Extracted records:
┄┄┄┄┄┄┄┄┄┄

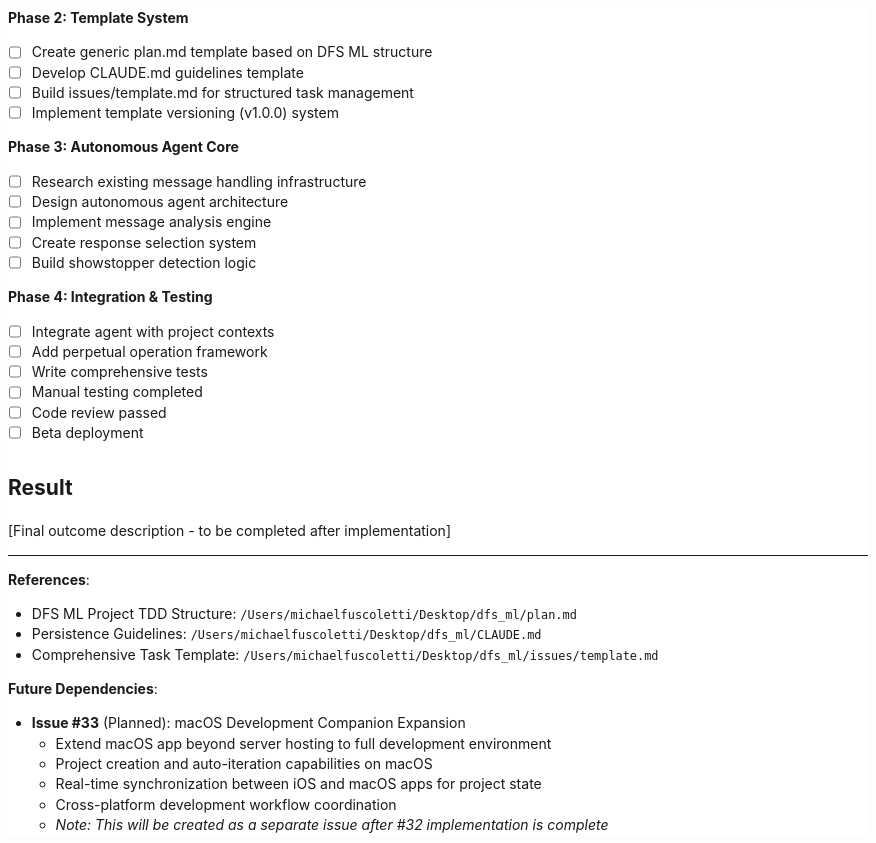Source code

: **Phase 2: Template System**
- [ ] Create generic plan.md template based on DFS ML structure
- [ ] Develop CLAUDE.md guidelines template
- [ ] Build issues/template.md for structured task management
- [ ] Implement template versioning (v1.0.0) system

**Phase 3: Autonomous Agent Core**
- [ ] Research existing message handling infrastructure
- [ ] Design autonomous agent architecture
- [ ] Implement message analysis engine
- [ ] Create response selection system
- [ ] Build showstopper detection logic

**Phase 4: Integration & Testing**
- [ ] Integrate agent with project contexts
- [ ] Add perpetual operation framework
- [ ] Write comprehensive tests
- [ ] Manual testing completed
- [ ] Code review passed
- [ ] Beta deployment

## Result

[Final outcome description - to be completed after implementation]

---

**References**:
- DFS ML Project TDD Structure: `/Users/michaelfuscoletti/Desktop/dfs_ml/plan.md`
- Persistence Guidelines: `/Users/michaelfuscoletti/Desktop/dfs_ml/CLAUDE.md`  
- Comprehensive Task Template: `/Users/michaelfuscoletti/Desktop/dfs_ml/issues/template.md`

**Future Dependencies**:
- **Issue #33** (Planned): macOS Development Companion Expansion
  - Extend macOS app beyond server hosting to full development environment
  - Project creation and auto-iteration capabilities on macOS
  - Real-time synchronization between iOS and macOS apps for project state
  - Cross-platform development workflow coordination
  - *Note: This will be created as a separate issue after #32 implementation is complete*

┄┄┄┄┄┄┄┄┄┄

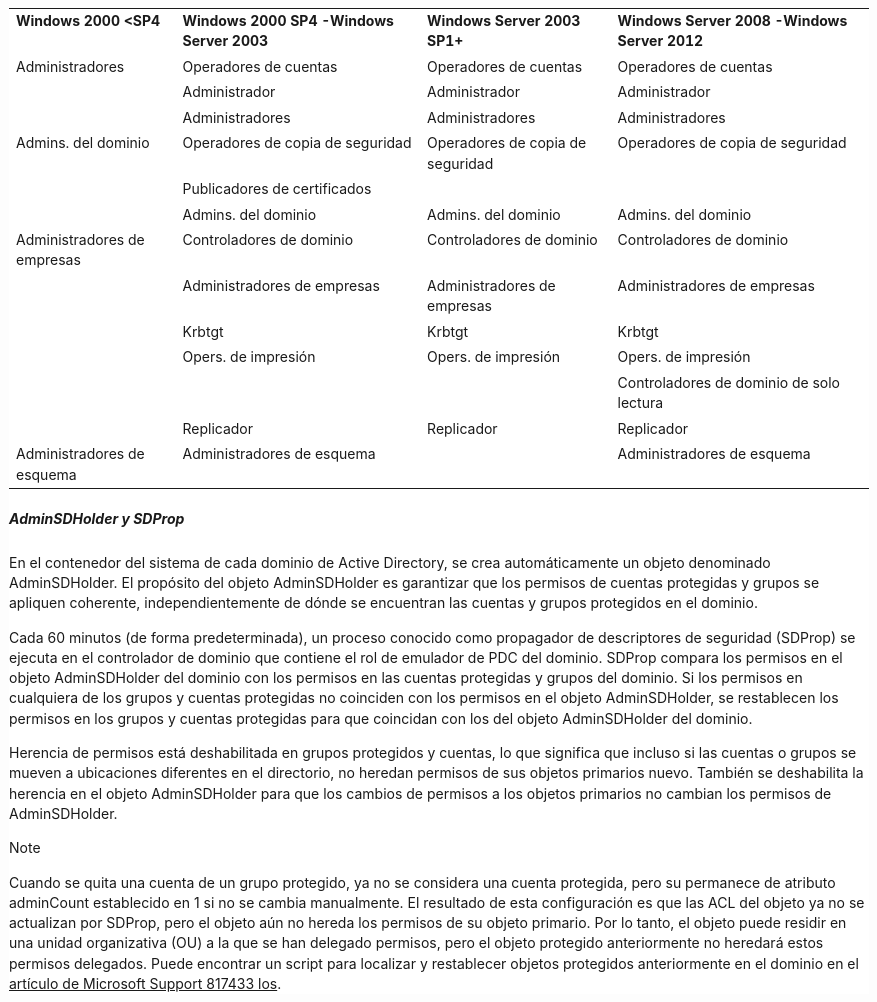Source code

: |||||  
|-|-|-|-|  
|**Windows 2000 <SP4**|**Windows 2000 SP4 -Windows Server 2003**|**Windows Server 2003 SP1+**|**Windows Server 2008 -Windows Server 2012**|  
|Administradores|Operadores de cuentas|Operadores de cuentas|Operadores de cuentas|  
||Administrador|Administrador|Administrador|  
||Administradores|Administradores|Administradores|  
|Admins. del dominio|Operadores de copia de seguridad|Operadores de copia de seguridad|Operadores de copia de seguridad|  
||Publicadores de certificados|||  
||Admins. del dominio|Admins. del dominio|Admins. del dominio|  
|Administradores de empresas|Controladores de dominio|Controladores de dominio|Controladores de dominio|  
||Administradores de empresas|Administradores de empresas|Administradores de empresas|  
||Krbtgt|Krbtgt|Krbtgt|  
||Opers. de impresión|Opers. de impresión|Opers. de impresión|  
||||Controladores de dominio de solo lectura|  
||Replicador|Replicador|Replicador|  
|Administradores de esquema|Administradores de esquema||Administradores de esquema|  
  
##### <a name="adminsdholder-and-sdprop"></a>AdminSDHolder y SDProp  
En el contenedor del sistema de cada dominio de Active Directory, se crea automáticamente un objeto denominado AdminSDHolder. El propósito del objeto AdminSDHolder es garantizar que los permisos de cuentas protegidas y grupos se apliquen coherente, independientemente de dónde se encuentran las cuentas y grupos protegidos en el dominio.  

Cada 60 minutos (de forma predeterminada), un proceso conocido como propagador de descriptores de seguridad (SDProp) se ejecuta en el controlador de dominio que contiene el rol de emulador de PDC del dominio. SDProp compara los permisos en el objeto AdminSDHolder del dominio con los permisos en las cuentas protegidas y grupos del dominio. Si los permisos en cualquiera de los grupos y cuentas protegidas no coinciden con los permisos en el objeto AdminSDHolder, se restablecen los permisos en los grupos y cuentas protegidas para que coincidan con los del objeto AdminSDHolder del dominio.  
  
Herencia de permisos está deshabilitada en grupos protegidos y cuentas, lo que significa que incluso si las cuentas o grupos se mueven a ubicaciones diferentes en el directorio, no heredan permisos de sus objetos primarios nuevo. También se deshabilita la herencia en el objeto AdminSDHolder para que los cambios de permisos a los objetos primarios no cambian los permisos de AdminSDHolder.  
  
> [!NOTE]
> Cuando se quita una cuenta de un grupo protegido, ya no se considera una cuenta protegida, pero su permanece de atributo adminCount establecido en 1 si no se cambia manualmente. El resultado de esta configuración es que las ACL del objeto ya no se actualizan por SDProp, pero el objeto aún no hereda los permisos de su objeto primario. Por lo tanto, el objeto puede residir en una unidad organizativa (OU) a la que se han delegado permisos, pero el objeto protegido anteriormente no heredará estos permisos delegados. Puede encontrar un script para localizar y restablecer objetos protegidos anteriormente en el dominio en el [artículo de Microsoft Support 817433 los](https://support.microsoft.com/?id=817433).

┄┄┄┄┄┄┄┄┄┄

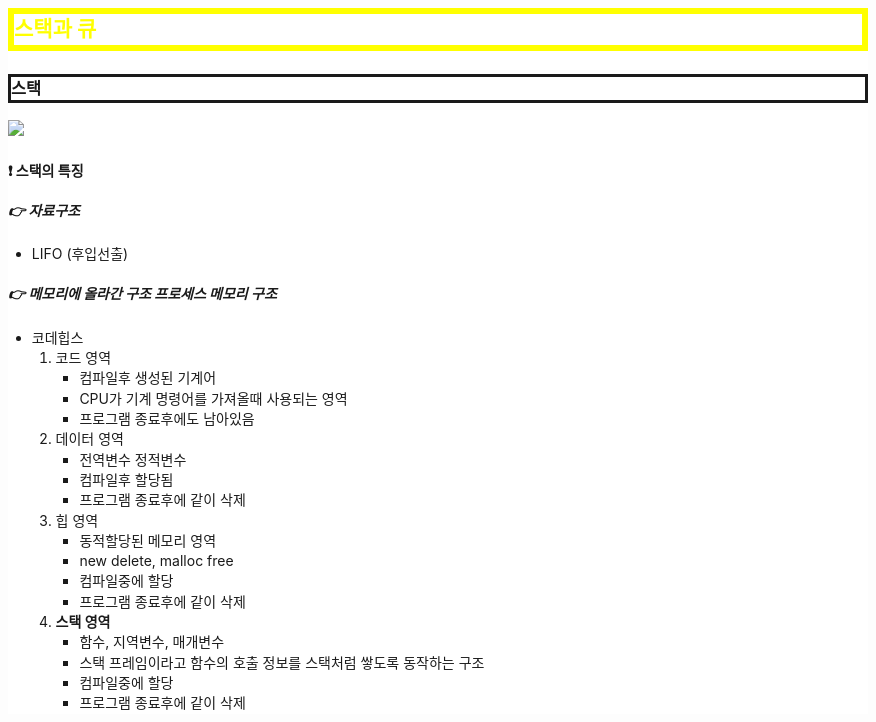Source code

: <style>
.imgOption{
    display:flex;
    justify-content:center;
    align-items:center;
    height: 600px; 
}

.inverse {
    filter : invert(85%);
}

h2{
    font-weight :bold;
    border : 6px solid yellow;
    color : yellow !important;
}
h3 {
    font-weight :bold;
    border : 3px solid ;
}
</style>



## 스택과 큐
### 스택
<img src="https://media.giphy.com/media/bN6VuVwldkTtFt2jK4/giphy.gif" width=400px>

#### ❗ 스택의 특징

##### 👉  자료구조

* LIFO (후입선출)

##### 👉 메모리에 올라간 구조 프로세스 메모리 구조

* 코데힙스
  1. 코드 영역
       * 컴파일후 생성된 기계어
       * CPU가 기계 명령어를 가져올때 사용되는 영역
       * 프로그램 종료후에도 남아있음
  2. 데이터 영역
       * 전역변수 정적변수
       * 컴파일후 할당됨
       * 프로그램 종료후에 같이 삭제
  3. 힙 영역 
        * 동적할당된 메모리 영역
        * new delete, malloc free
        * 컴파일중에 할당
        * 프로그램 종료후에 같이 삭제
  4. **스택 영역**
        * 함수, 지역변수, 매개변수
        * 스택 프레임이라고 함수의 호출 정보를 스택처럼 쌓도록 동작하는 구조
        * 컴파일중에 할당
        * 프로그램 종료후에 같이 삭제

┄┄┄┄┄┄┄┄┄┄

## Assignment
List every line in the rows above that contains the string "Build", matching its case exactly.

## Result
- [ ] Build issues/template.md for structured task management
- [ ] Build showstopper detection logic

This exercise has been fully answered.